En su primera referencia pública al discurso del jefe negociador de los rebeldes, "Iván Márquez", en la instalación el jueves de la mesa conjunta de conversaciones de paz en Oslo, Santos rechazó las palabras del líder guerrillero sobre ese tema.

"Cuando estos señores de las FARC dicen que esta ley es mentira es porque les estamos quitando sus banderas, es porque ellos saben perfectamente que eso es algo que les quita sus banderas de propaganda", afirmó el jefe del Estado en su espacio de la Radio Nacional "En línea con el presidente".

Santos aludió a un apartado de las palabras de "Iván Márquez", alias de Luciano Marín Arango, en el que este dirigente guerrillero consideró una "trampa" el plan de restitución o adjudicación de tierras a desplazados y campesinos en el país.

Marín, segundo al mando en las Fuerzas Armadas Revolucionarias de Colombia (FARC) y su portavoz internacional, incluyó en su discurso de formalización de las negociaciones críticas a la llamada Ley de Víctimas y Restitución de Tierras, en vigor desde enero pasado.

Con esta normativa, el Gobierno de Santos busca entregar hasta 2014 al menos 2,5 millones de hectáreas de tierras que les fueron despojadas a los desplazados del país, que según organizaciones no gubernamentales (ONG) suman 5,5 millones desde 1985.

Además de considerarla una "trampa", porque llevará a los campesinos a "vender" los predios, el guerrillero sostuvo que "la titulación (de tierras) no es más que la legalidad que pretende lavar el rostro ensangrenado" del terrorismo de Estado.

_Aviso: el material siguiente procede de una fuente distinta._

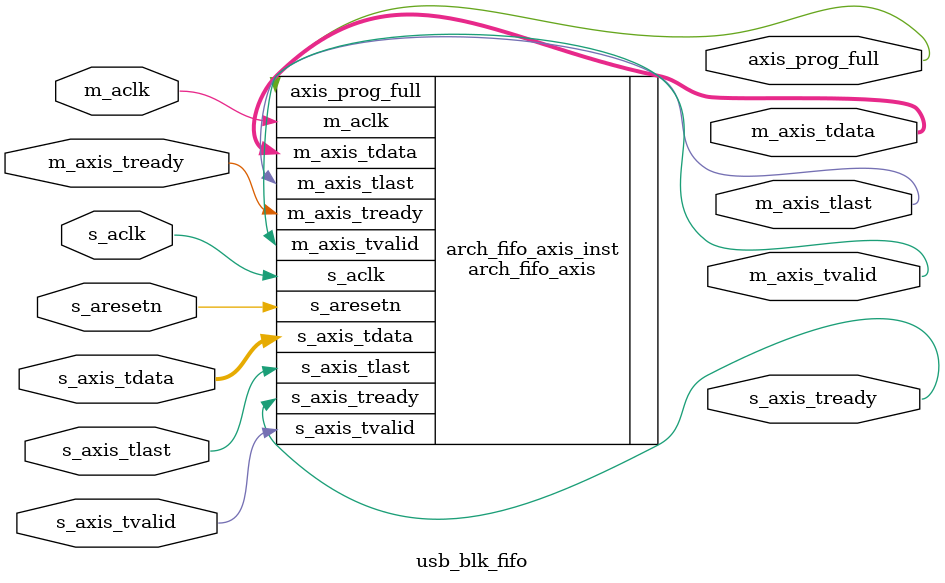
<source format=v>
`timescale 1ns / 1ps

module usb_blk_fifo #(
	parameter FPGA_VENDOR = "xilinx",
	parameter FPGA_FAMILY = "7series",
	parameter CLOCK_MODE = "ASYNC",
	parameter FIFO_PACKET = 0,
	parameter FIFO_DEPTH = 1024,
	parameter DATA_WIDTH = 8,
	parameter PROG_FULL_THRESHOLD = 64
)
(
	input wire s_aclk,
	input wire s_aresetn,
	input wire s_axis_tvalid,
	output wire s_axis_tready,
	input wire [7:0]s_axis_tdata,
	input wire s_axis_tlast,
	input wire m_aclk,
	output wire m_axis_tvalid,
	input wire m_axis_tready,
	output wire [7:0]m_axis_tdata,
	output wire m_axis_tlast,
	output wire axis_prog_full
);

arch_fifo_axis #(
	.FPGA_VENDOR(FPGA_VENDOR),
	.FPGA_FAMILY(FPGA_FAMILY),
	.CLOCK_MODE(CLOCK_MODE),
	.FIFO_PACKET(FIFO_PACKET),
	.FIFO_DEPTH(FIFO_DEPTH),
	.DATA_WIDTH(DATA_WIDTH),
	.PROG_FULL_THRESHOLD(PROG_FULL_THRESHOLD)
) arch_fifo_axis_inst (
	.s_aclk(s_aclk),
	.s_aresetn(s_aresetn),
	.s_axis_tvalid(s_axis_tvalid),
	.s_axis_tready(s_axis_tready),
	.s_axis_tdata(s_axis_tdata),
	.s_axis_tlast(s_axis_tlast),
	.m_aclk(m_aclk),
	.m_axis_tvalid(m_axis_tvalid),
	.m_axis_tready(m_axis_tready),
	.m_axis_tdata(m_axis_tdata),
	.m_axis_tlast(m_axis_tlast),
	.axis_prog_full(axis_prog_full)
);

endmodule

</source>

"La guerrilla desalojó a muchos campesinos y a ellos también les vamos a devolver las tierras", apuntó Santos.

Los predios son devueltos mediante decisiones judiciales y un proceso administrativo que se abre a partir de la presentación, ante la Unidad Nacional de Restitución, de demandas por parte de las víctimas.

En los meses de vigencia de la norma, esta dependencia ha recibido unas 22.288 solicitudes, sobre más de 1,69 millones de hectáreas.

El Ministerio de Agricultura, responsable del programa, ha asegurado que unas 8.000 de estas reclamaciones, sobre cerca de 700.000 hectáreas, son de personas que se declaran víctimas de las FARC.

Con la mesa que instalaron el jueves en Oslo, el Gobierno y las FARC formalizaron el inicio de la segunda fase del diálogo que iniciaron el pasado febrero en La Habana y que, en su primera etapa, cerraron a finales de este agosto, con la firma de un acuerdo para buscar poner fin al conflicto interno, que lleva medio siglo.

Los negociadores retomarán sus tareas el 15 de noviembre venidero en la capital cubana, sede permanente de este proceso, que de terminar con éxito implicará el desarme de los cerca de 9.000 combatientes de esta guerrilla, en actividad desde 1964.